Fenerbahçe’nin “teknik patronu” futbolcularına “üç gün izinlisiniz” dedi geçenlerde.
Der ya!..Vardır bir bildiği.
Bu anlı, şanlı, yıldızlı, yaldızlı muazzam organizasyonun sportif lideri, her türlü sınavı geride bırakmış, doğrular içinde “en doğruyu bilen adamdır” değil mi?
Fakat, o da ne?
Kulübün Başkanı, teknik patron da dahil hepsini yataklarından, şezlonglarından kaldırıp, tesislere çağırıyor ve antrenmana çıkartıyor!
“Dördüncü yıldızı unuttunuz galiba. Marş marş çalışmaya”.
Hoppala...
Kimse bana “olur böyle vakalar” demesin.
Neden mi?
Fenerbahçe takımının o üç gün içinde “yan gelip yatması” değil de gerçekten çalışması gerekiyorsa, teknik direktör Ersun Yanal “görevi ihmal” de dahil her türlü suçlamanın muhatabıdır.
Hatta siyasetimizin jargonuna denk gelse, “ihanet” yaftası çoktan boynuna asılmıştı, meydan meydan reklam ediliyordu!
Kolaylıkla “sen kimlerin ekmeğine yağ sürmeye, değirmenine su taşımaya çalışıyorsun be adam” deniyordu.
Veya... Ersun Yanal teknik adam falan değildi!..
Tersini düşünelim...
Ya üç gün tatil, futbolcularda teknik/taktik/psikolojik açıdan bir sıçrama yaratacak ve üç günlük antrenmanla kazanılacakları katlayacaksa...
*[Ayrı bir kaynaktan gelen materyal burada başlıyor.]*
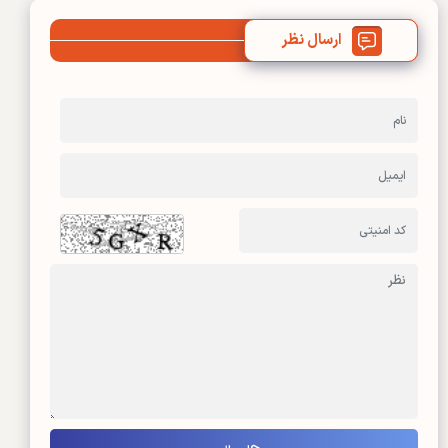
ارسال نظر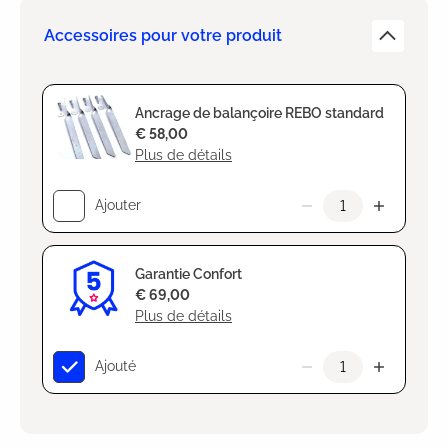
Accessoires pour votre produit
Ancrage de balançoire REBO standard
€ 58,00
Plus de détails
Ajouter
Garantie Confort
€ 69,00
Plus de détails
Ajouté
Bu sefer de Aziz Yıldırım, bilmediği işe karışıp bir çuval inciri berbat eden Başkan olmuyor mu?
Veya Ersun Yanal çantasını toplayıp gitsin diye Fenerbahçe takımını operasyonuna dekor yapan düşüncesiz...
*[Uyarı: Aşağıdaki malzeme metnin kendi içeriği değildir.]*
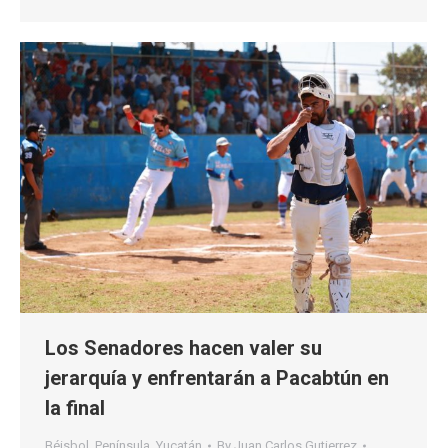
Los Senadores hacen valer su
jerarquía y enfrentarán a Pacabtún en
la final
Béisbol
,
Península
,
Yucatán
By
Juan Carlos Gutierrez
Sahi, Aziz Bey’in emriyle çıkılan antrenmanda sakatlanan Diego’nun durumundan kim sorumlu şimdi?
Kısaca... Neresinden bakarsanız “durduk yerde kendi başına dert açma” ile “kendi ayağına kurşun sıkma” arasında tuhaf bir Aziz Yıldırım eylemi daha...
Malum, seneler önce “üç yıl üst üste şampiyonluk garantisi vermiş” ve herkesi tüylerini diken diken etmişti kendisi.
Paralel maralel... Herhangi bir “yapı” Fenerbahçe üzerinden toplum mühendisliğine kalkışmışsa; “ortamı yaratan, olayı tetikleyen” durduk yerde üç yıl şampiyonluk garantisiydi.
Şimdi de dördüncü yıldız için iç huzursuzluktan başka hiçbir getirisi olmayacak, lig başlarken taşları yerinden oynatacak ilginç hamle.
Evvelsi gün gitmeliydi Ersun Yanal...
Gitmedi... Sorun sezona yayıldı.
“Ersun Yanal yolcu mu?” yazıları ve yorumları için “takımı karıştırmaya çalışıyorlar” suçlaması yapıldı ama kimse kızmasın medyaya.
Aklın yolu bir:
Aziz Yıldırım neden Ersun Yanal’ı çırak çıkarıp tüm takım gözünde otoritesini sıfırlayacak emrivakilere girebilir?
Tek analiz var:
Sayın Yıldırım samimi olarak “çalışmak gerektiğine” inanıyorsa, açar telefonu, “izni boş ver hoca sen bu takımı çağır tatilden” der.
Yanal da “benden iyi mi bileceksin” demeye yüreği yetmiyorsa, “düşündüm taşındım tatilden vazgeçtim” diye çağırır futbolcularınıÖ Hem zevahiri kurtarır hem başkanın dediğini yapmış olur hem de işler yürür.
Çalışmaktan kimseye zarar gelmez sonuçta.
Ama öyle olmuyor...
“Başlatmayın izninize” tavrı Fenerbahçe santrforundan sokaktaki çocuğa kadar herkesin bilgisine sunuluyor.
Futbolculara “hocalarının hali ve istikbaline ilişkin” çok açık ipuçları veriliyor.
Medya da manşeti atıyor:
“Yanal yolcu”!..
Dördüncü yıldız böyle mi gelir?
Olabilir.
Lakin en zorlu yoldur.
En huzursuz... En rahatsız... En tekinsiz...
Diyeceksiniz ki “size ne”!..
Haklısınız.
Tasarrufun “zamanı, yeri, şekli ve sonuçları” tamamen Sayın Yıldırım’ın sorumluluğundadır.